Prevention organisations must also realise that a change of this gravity will have a wider impact on culture. Research shows a rise in non-assisted suicides in countries that have introduced the practice. Sending a message that some suicides are permissible might make their prevention work harder. Organisations saying nothing in the face of all this is astonishing. 

As noted above, assisted dying poses practical questions as well as philosophical ones. If the law changes, organisations will no longer be able to adopt a universal approach to suicide prevention. A call to a suicide prevention helpline from a terminally ill person will have to be handled differently to a call from a person who is not terminally ill. For some, suicide would be a healthcare ‘right’. How will organisations navigate this? Doesn’t it concern them? 

There has been some advocacy from individuals engaged in suicide prevention, if not from organisations. In February 2024 psychiatrists wrote to The Times to warn that the Westminster assisted dying Bill would “undermine daily efforts to prevent suicide”, particularly among the elderly. Louis Appleby, the UK Government’s suicide prevention adviser has also spoken against a change in the law, arguing that it would harm efforts to drive down suicides. 

Appleby explained, “once the principle behind suicide prevention has been set aside, once any part of the ground has been ceded — not only to allow suicide but to assist it — we have lost something we may not get back. There are countless causes of irremediable hardship, many reasons people may want to make despairing choices. Could they become exceptions to suicide prevention too?” This principled position is exactly what you’d expect from someone whose job is protecting hurting people, no matter their personal situations. 

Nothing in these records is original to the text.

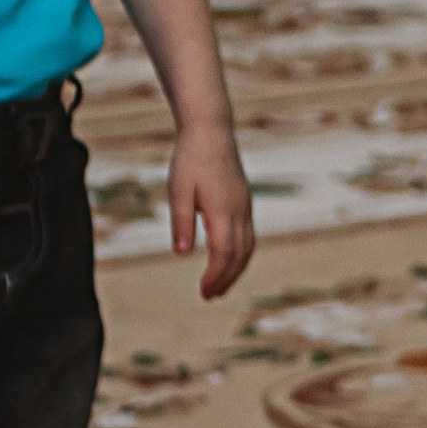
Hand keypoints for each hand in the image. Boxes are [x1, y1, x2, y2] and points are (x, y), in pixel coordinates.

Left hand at [170, 122, 255, 297]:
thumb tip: (182, 253)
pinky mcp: (244, 201)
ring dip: (236, 269)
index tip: (203, 292)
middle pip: (239, 255)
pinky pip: (248, 235)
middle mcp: (239, 211)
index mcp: (222, 210)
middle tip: (210, 297)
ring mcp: (245, 206)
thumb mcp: (178, 190)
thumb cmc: (190, 159)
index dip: (215, 276)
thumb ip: (181, 221)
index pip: (224, 253)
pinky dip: (240, 254)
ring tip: (220, 286)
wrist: (211, 130)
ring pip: (248, 247)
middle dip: (226, 279)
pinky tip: (228, 259)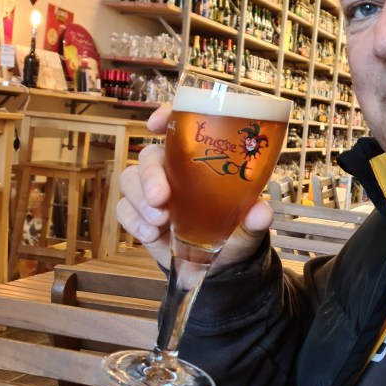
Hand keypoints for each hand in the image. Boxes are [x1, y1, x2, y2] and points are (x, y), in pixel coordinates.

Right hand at [117, 104, 273, 270]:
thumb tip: (262, 213)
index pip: (179, 128)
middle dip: (149, 174)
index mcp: (200, 162)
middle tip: (159, 198)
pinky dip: (134, 221)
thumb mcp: (249, 228)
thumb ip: (254, 220)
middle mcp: (174, 171)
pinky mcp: (139, 215)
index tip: (156, 123)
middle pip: (149, 156)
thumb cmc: (234, 234)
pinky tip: (151, 235)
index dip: (165, 118)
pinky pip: (123, 209)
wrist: (218, 267)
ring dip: (139, 201)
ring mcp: (152, 192)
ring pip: (129, 179)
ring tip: (159, 223)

I’m loath to criticise suicide prevention groups as I deeply appreciate their work. However, by not contributing to the debate on assisted dying, they are abdicating their responsibility to shape a policy that would impact their mission, and the people they serve. A policy that would lead to state-sanctioned suicides and impact culture in profound ways. It’s terribly sad to see groups that fight to end suicides failing to stand against a policy that would harm their work. Failure to speak today may be viewed as a dereliction of duty in years to come. 

With a final vote on Kim Leadbeater’s Bill days away, and the decisive vote on Scottish plans not due for months, there is still time for suicide prevention groups to enter the fray. I pray that they will.